Landmark coordinate records:
⟨

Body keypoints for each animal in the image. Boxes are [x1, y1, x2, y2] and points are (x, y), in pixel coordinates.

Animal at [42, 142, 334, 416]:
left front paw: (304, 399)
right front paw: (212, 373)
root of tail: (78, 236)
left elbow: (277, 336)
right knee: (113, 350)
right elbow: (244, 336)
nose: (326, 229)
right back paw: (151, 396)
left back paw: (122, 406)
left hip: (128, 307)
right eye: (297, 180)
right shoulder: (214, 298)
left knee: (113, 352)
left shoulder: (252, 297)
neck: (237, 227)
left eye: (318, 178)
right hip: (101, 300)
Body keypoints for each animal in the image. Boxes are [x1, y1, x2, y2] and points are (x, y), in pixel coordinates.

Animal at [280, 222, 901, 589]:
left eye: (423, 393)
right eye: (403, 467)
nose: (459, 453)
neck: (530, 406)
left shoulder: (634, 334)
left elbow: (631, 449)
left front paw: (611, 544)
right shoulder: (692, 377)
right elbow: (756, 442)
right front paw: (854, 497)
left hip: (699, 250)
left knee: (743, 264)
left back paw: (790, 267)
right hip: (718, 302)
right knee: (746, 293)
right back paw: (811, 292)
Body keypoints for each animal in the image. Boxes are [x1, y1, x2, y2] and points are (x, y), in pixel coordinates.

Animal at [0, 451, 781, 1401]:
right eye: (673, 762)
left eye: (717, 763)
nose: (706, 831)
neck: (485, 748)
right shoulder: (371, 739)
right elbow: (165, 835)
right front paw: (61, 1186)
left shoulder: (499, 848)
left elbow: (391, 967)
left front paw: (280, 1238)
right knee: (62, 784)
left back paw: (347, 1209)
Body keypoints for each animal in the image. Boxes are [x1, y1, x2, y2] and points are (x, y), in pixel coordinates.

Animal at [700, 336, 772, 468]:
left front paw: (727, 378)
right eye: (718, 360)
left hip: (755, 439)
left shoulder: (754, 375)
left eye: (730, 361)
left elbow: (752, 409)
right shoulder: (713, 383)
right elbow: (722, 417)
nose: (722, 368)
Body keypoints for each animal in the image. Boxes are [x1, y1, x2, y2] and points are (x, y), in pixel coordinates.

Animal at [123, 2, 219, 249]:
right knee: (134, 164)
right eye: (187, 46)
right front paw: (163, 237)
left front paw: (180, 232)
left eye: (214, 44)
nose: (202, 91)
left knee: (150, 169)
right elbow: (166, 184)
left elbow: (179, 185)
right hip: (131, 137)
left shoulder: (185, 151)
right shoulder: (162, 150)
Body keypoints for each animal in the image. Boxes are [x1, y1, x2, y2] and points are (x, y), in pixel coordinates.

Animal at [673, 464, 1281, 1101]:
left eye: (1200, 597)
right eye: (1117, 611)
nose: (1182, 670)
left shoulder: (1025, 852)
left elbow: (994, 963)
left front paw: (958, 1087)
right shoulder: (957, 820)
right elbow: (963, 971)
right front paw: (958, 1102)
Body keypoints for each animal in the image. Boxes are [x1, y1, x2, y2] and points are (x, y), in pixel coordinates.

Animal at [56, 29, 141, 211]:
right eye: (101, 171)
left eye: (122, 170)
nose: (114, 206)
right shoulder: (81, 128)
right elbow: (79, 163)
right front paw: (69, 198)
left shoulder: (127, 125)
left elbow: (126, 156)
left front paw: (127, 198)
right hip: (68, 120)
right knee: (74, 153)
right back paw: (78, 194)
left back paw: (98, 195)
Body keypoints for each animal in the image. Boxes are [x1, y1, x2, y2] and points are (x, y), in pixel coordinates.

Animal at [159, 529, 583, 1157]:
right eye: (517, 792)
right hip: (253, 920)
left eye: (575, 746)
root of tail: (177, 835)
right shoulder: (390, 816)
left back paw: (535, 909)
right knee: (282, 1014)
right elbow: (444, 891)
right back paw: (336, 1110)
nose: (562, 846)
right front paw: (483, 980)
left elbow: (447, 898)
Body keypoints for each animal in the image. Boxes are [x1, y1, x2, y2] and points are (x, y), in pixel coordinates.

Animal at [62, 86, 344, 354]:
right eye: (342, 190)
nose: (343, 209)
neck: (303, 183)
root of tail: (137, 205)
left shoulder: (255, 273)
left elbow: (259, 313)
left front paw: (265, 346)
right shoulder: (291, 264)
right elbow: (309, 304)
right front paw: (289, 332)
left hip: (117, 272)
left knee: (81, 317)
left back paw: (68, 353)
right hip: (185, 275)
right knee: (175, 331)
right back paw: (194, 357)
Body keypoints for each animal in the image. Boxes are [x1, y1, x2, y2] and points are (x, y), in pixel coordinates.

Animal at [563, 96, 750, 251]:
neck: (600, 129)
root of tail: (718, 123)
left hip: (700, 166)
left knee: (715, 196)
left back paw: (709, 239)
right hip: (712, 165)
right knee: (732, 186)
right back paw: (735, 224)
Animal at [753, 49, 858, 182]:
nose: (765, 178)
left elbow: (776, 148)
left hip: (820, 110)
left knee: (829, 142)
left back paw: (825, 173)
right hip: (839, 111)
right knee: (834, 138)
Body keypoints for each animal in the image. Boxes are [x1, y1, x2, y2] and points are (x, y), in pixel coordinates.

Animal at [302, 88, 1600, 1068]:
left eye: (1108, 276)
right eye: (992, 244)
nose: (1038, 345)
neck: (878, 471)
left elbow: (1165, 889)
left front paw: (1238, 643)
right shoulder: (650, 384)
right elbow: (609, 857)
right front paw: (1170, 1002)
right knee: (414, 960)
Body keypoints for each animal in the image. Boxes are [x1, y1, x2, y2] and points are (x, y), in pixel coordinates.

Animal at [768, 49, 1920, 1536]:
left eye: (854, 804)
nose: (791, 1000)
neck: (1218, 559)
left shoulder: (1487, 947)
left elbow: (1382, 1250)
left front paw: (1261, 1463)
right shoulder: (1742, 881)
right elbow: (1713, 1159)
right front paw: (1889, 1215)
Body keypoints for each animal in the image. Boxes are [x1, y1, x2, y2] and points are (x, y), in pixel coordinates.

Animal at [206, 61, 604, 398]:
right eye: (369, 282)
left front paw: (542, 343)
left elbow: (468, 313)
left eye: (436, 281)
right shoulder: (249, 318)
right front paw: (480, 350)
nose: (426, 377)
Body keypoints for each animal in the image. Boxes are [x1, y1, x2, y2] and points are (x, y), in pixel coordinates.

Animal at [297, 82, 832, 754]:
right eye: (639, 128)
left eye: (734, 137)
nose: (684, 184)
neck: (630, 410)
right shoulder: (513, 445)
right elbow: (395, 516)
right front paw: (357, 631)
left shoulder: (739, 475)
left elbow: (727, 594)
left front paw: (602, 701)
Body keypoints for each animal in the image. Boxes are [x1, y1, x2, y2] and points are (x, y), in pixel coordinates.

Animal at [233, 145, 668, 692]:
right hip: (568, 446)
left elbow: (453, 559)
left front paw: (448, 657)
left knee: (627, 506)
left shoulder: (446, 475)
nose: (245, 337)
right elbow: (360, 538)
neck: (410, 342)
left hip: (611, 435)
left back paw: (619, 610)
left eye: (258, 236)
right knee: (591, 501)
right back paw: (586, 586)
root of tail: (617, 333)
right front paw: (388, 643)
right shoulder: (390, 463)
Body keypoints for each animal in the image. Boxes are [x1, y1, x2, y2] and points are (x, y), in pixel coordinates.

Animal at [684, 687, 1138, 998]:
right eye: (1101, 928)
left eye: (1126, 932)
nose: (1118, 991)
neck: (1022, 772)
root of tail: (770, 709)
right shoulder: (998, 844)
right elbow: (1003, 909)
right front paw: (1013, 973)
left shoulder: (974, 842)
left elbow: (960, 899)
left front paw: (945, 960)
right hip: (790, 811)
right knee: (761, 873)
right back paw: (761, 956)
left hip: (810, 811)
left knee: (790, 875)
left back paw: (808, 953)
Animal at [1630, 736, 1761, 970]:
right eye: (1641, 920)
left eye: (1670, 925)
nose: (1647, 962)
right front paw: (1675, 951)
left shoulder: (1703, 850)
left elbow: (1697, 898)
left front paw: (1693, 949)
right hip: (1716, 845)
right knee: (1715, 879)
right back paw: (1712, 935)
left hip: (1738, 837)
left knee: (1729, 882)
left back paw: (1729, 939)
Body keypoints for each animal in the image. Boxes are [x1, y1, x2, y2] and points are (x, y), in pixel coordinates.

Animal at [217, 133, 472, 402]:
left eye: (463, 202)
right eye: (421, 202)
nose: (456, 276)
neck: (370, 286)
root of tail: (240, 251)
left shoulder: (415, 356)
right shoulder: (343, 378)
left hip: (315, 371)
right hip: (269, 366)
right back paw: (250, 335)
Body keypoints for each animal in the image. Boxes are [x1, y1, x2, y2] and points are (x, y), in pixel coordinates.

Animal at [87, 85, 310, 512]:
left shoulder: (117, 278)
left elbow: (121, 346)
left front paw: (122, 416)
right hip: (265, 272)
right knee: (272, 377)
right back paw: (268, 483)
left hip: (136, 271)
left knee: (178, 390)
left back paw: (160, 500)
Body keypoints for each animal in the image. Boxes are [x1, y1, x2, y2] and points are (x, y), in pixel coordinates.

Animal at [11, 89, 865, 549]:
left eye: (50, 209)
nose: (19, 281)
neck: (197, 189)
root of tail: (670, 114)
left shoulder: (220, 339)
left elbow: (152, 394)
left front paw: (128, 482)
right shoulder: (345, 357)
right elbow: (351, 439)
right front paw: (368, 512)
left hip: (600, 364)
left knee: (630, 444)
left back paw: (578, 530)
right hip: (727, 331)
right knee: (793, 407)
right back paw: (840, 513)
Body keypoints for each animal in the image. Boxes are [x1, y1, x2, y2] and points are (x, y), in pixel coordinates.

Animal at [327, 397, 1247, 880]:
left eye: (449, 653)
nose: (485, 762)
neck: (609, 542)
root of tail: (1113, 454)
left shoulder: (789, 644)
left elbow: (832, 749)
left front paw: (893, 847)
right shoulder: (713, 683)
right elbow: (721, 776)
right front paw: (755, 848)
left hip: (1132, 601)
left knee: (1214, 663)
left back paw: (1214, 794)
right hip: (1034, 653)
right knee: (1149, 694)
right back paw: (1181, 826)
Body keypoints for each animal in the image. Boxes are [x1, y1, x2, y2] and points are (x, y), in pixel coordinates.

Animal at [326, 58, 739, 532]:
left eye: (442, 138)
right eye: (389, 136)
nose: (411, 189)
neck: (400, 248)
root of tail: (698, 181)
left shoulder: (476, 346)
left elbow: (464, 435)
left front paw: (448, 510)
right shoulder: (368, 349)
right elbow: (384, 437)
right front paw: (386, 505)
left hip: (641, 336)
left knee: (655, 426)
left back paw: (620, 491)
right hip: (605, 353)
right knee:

⟩

**WHAT IS BEING ASKED**. When you find a line in the records that contains the word "root", copy it.

**THE ANSWER**.
root of tail: (78, 236)
root of tail: (177, 835)
root of tail: (137, 205)
root of tail: (718, 123)
root of tail: (617, 333)
root of tail: (770, 709)
root of tail: (240, 251)
root of tail: (670, 114)
root of tail: (1113, 454)
root of tail: (698, 181)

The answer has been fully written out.